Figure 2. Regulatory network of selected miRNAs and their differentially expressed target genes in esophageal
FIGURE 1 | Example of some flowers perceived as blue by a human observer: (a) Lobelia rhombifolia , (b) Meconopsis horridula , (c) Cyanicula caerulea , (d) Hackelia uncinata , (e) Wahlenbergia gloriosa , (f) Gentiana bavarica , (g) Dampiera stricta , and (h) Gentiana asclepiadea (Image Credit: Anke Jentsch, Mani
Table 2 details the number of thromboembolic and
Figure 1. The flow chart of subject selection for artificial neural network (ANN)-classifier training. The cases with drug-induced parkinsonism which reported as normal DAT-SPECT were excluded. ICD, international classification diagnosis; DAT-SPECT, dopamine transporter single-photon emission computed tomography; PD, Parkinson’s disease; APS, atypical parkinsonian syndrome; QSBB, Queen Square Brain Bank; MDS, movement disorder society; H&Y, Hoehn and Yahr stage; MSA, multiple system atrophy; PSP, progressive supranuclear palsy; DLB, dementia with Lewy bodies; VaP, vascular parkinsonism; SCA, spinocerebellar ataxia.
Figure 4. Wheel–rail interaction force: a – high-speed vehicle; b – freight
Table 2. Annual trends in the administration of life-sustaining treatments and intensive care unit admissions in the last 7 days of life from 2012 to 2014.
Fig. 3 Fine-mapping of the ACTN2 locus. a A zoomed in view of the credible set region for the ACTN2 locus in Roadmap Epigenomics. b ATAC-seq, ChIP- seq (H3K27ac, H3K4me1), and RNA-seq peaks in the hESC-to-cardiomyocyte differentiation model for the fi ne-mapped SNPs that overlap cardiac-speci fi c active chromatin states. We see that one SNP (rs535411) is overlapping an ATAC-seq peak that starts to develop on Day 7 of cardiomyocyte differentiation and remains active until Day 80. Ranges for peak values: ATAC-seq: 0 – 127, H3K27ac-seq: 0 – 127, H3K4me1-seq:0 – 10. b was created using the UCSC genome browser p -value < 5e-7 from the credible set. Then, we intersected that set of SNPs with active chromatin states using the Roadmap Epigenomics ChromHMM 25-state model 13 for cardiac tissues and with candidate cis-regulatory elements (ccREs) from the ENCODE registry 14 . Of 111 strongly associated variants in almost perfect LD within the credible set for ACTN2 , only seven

^^^^^^^^

§ **TASK DETAILS**
Please set down each line of the records exactly as given.

§ **PROBLEM SOLUTION**
Figure 2. Regulatory network of selected miRNAs and their differentially expressed target genes in esophageal
FIGURE 1 | Example of some flowers perceived as blue by a human observer: (a) Lobelia rhombifolia , (b) Meconopsis horridula , (c) Cyanicula caerulea , (d) Hackelia uncinata , (e) Wahlenbergia gloriosa , (f) Gentiana bavarica , (g) Dampiera stricta , and (h) Gentiana asclepiadea (Image Credit: Anke Jentsch, Mani
Table 2 details the number of thromboembolic and
Figure 1. The flow chart of subject selection for artificial neural network (ANN)-classifier training. The cases with drug-induced parkinsonism which reported as normal DAT-SPECT were excluded. ICD, international classification diagnosis; DAT-SPECT, dopamine transporter single-photon emission computed tomography; PD, Parkinson’s disease; APS, atypical parkinsonian syndrome; QSBB, Queen Square Brain Bank; MDS, movement disorder society; H&Y, Hoehn and Yahr stage; MSA, multiple system atrophy; PSP, progressive supranuclear palsy; DLB, dementia with Lewy bodies; VaP, vascular parkinsonism; SCA, spinocerebellar ataxia.
Figure 4. Wheel–rail interaction force: a – high-speed vehicle; b – freight
Table 2. Annual trends in the administration of life-sustaining treatments and intensive care unit admissions in the last 7 days of life from 2012 to 2014.
Fig. 3 Fine-mapping of the ACTN2 locus. a A zoomed in view of the credible set region for the ACTN2 locus in Roadmap Epigenomics. b ATAC-seq, ChIP- seq (H3K27ac, H3K4me1), and RNA-seq peaks in the hESC-to-cardiomyocyte differentiation model for the fi ne-mapped SNPs that overlap cardiac-speci fi c active chromatin states. We see that one SNP (rs535411) is overlapping an ATAC-seq peak that starts to develop on Day 7 of cardiomyocyte differentiation and remains active until Day 80. Ranges for peak values: ATAC-seq: 0 – 127, H3K27ac-seq: 0 – 127, H3K4me1-seq:0 – 10. b was created using the UCSC genome browser p -value < 5e-7 from the credible set. Then, we intersected that set of SNPs with active chromatin states using the Roadmap Epigenomics ChromHMM 25-state model 13 for cardiac tissues and with candidate cis-regulatory elements (ccREs) from the ENCODE registry 14 . Of 111 strongly associated variants in almost perfect LD within the credible set for ACTN2 , only seven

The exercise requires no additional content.